Trabajaba tanto que las hijas dicen que “a veces iba por la casa”. Y aunque dejó los estudios formales a muy temprana edad, era un hombre culto. “Leía mucho, principalmente novelas, pero también libros de óptica y otras disciplinas tributarias de la fotografía. Tenía tal preocupación por mantenerse actualizado que aprendió inglés por su cuenta para leer los libros que no estuvieran traducidos”, recuerda Sandra.
En 1994, el archivo que Amparo organizó fue revisado sistemáticamente por primera vez. Lo hizo José Antonio Navarrete, quien había sido sugerido por Josune Dorronsoro como curador de una muestra que se inauguró el año siguiente en la Galería de Arte Nacional (marzo-mayo 1995). Por cierto: en el catálogo, Navarrete habló de un total de más de 500.000 negativos. Para entonces, fuera de sus clientes y de las audiencias que habían visto sus imágenes sin saber a quién pertenecía ojo tan sagaz, no se conocía casi ninguna imagen de Caula.

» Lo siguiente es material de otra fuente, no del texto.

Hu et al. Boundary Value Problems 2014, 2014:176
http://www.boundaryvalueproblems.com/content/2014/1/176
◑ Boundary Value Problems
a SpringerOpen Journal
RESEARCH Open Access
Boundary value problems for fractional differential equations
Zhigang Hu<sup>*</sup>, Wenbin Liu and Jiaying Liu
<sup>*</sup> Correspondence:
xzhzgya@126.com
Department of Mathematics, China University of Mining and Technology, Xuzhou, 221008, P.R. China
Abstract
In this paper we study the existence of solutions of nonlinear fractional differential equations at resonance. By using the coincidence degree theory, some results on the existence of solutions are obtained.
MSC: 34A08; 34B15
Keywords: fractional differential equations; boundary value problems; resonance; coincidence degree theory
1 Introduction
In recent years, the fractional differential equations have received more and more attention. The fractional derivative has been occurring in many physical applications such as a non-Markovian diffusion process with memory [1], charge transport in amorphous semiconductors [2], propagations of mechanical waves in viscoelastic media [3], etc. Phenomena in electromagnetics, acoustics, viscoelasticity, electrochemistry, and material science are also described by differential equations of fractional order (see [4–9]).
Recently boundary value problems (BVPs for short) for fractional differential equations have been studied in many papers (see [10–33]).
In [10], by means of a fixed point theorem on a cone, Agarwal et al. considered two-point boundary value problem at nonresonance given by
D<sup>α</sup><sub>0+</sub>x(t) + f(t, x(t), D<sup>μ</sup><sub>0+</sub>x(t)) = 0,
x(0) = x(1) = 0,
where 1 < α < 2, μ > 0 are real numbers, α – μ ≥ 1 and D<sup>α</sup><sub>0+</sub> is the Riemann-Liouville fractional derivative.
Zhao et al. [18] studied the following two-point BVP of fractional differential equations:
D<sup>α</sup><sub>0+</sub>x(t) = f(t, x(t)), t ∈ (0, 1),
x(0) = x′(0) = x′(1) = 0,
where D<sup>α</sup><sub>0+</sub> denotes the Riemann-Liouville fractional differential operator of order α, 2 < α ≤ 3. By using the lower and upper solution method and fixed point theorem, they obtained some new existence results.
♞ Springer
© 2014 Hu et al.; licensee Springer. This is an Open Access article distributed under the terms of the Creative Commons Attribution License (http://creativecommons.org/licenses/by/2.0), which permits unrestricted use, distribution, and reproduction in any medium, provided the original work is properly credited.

Casi veinte años después, el caudaloso archivo, como lo llamó Navarrete, sería revisitado. En 2003, Vasco Szinetar y William Niño Araque lo examinaron y fue entonces cuando se dieron a conocer muchas fotos de ciudad hechas por Caula, así como una serie de retratos de personajes de la vida nacional. “La Fundación para Fotografía Urbana ha hecho un gran trabajo en ese sentido”, dice Sandra. “Con mucha constancia y claridad, que tenemos que agradecer porque sin ellos este archivo no existiría ni podría mantenerse. Fruto de ese trabajo es la exposición que inauguró el 27 de este mes (mayo de 2015) en Zaragoza, España: Bonadies + Caula: cartografías de un territorio compartido, curada por Lorena González”.
Esta fotografía de los años 70, donde Caracas aparece como con una carita feliz, tal como observó el librero Garcilaso Pumar, es emblemática de esta ciudad. La escritora Colette Capriles, presente en el evento, comentó que esa imagen es inseparable de la idea que los caraqueños tienen de su ciudad. La foto los guió en su contemplación y comprensión de su propio lar.

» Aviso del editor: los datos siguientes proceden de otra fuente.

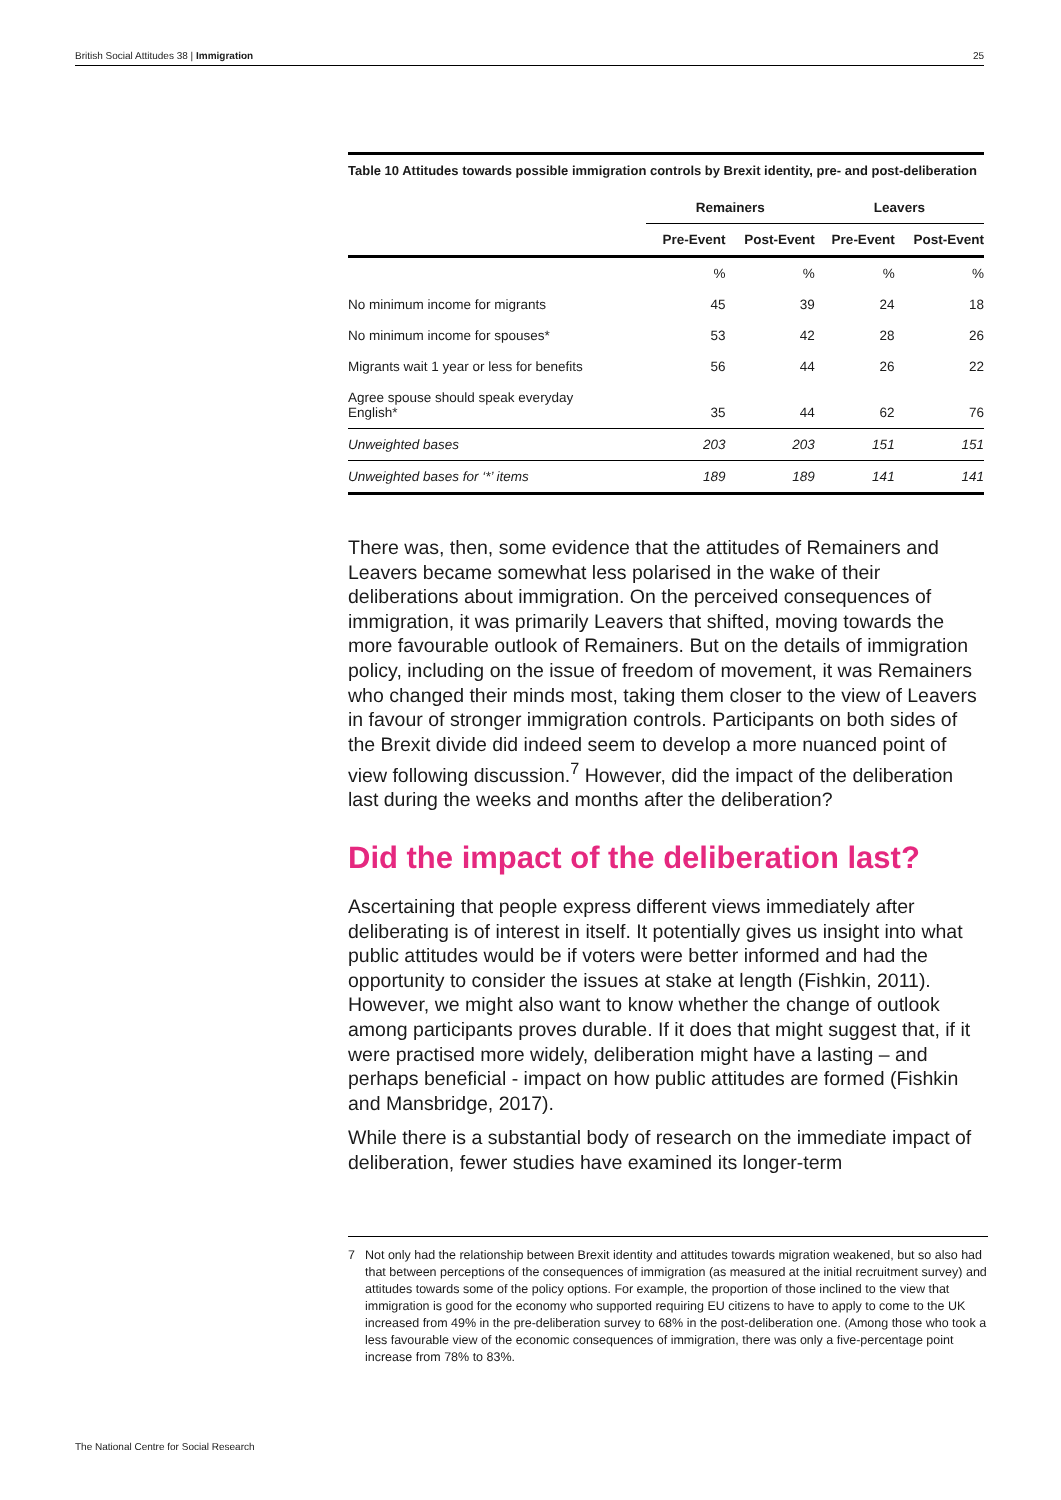British Social Attitudes 38 | Immigration 25
Table 10 Attitudes towards possible immigration controls by Brexit identity, pre- and post-deliberation
| | Remainers | | Leavers | |
| --- | --- | --- | --- | --- |
| | Pre-Event | Post-Event | Pre-Event | Post-Event |
| | % | % | % | % |
| No minimum income for migrants | 45 | 39 | 24 | 18 |
| No minimum income for spouses* | 53 | 42 | 28 | 26 |
| Migrants wait 1 year or less for benefits | 56 | 44 | 26 | 22 |
| Agree spouse should speak everyday English* | 35 | 44 | 62 | 76 |
| Unweighted bases | 203 | 203 | 151 | 151 |
| Unweighted bases for ‘*’ items | 189 | 189 | 141 | 141 |
There was, then, some evidence that the attitudes of Remainers and Leavers became somewhat less polarised in the wake of their deliberations about immigration. On the perceived consequences of immigration, it was primarily Leavers that shifted, moving towards the more favourable outlook of Remainers. But on the details of immigration policy, including on the issue of freedom of movement, it was Remainers who changed their minds most, taking them closer to the view of Leavers in favour of stronger immigration controls. Participants on both sides of the Brexit divide did indeed seem to develop a more nuanced point of view following discussion.<sup>7</sup> However, did the impact of the deliberation last during the weeks and months after the deliberation?
Did the impact of the deliberation last?
Ascertaining that people express different views immediately after deliberating is of interest in itself. It potentially gives us insight into what public attitudes would be if voters were better informed and had the opportunity to consider the issues at stake at length (Fishkin, 2011). However, we might also want to know whether the change of outlook among participants proves durable. If it does that might suggest that, if it were practised more widely, deliberation might have a lasting – and perhaps beneficial - impact on how public attitudes are formed (Fishkin and Mansbridge, 2017).
While there is a substantial body of research on the immediate impact of deliberation, fewer studies have examined its longer-term
7 Not only had the relationship between Brexit identity and attitudes towards migration weakened, but so also had that between perceptions of the consequences of immigration (as measured at the initial recruitment survey) and attitudes towards some of the policy options. For example, the proportion of those inclined to the view that immigration is good for the economy who supported requiring EU citizens to have to apply to come to the UK increased from 49% in the pre-deliberation survey to 68% in the post-deliberation one. (Among those who took a less favourable view of the economic consequences of immigration, there was only a five-percentage point increase from 78% to 83%.
The National Centre for Social Research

Pero él mismo nunca lo supo. Ni siquiera lo imaginó. De allí su angustia.
Quienes lo vieron trabajar cuentan que lo hacía con profesionalismo absoluto y que incluso bromeaba con frecuencia, pero siempre en un estado de ansiedad que se expresaba en una inquietud física y en su elevado consumo de café y cigarrillos. Muchas veces intentó solventar esta tensión dividiendo la actividad de su estudio en dos mundos: uno diurno y otro nocturno. En las horas del día hacía imágenes para promocionar productos y, cuando caía el sol, para difundir ideas. Es así como, al final de la tarde, después de que se despedían las modelos y los ejecutivos de cuentas, llegaban los políticos de izquierda que necesitaban fotos para las campañas (también pasarían por allí algunos que estaban en la clandestinidad y precisaban documentos para circular por las calles o salir del país con otra identidad).

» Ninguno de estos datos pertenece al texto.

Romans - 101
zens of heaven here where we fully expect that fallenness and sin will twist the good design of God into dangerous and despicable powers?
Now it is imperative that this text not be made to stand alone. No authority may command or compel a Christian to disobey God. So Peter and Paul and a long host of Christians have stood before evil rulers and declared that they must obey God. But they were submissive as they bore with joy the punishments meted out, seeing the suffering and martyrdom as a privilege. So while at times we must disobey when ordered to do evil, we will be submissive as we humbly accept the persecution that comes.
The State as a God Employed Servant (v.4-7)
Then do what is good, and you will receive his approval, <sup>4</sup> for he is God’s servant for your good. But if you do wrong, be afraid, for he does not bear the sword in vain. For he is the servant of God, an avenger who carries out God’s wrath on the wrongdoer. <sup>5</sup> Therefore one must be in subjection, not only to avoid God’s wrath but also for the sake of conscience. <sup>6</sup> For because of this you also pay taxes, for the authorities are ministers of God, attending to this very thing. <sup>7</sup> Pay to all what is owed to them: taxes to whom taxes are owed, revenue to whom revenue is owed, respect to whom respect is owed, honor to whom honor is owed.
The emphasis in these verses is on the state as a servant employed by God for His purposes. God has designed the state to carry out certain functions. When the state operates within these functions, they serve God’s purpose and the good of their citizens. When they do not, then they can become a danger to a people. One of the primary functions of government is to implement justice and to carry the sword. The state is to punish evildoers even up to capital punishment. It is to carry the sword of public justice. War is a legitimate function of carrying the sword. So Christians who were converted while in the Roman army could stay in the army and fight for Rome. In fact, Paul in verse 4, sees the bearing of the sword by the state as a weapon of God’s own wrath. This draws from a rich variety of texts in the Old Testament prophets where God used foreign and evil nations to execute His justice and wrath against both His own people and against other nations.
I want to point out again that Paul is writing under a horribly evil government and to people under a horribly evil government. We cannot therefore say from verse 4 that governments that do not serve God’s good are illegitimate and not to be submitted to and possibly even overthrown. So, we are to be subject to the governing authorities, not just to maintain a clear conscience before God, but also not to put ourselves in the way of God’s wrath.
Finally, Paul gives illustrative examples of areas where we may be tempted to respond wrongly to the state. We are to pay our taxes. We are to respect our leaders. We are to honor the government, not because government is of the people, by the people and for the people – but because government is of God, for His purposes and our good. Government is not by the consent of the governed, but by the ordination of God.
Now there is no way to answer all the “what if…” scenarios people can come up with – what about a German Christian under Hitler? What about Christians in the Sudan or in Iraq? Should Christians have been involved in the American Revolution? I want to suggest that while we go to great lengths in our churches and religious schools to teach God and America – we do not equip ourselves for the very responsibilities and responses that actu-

En 1978 se desplomó en su estudio. Había sufrido un derrame cerebral. Murió dos días después. En estas casi tres décadas transcurridas tras su muerte, son muchos los fotógrafos y estudiosos que se han acercado a su trabajo con curiosidad, admiración y respeto. Y las hijas conservan su memoria con tanto amor y ternura como había en su mirada de fotógrafo.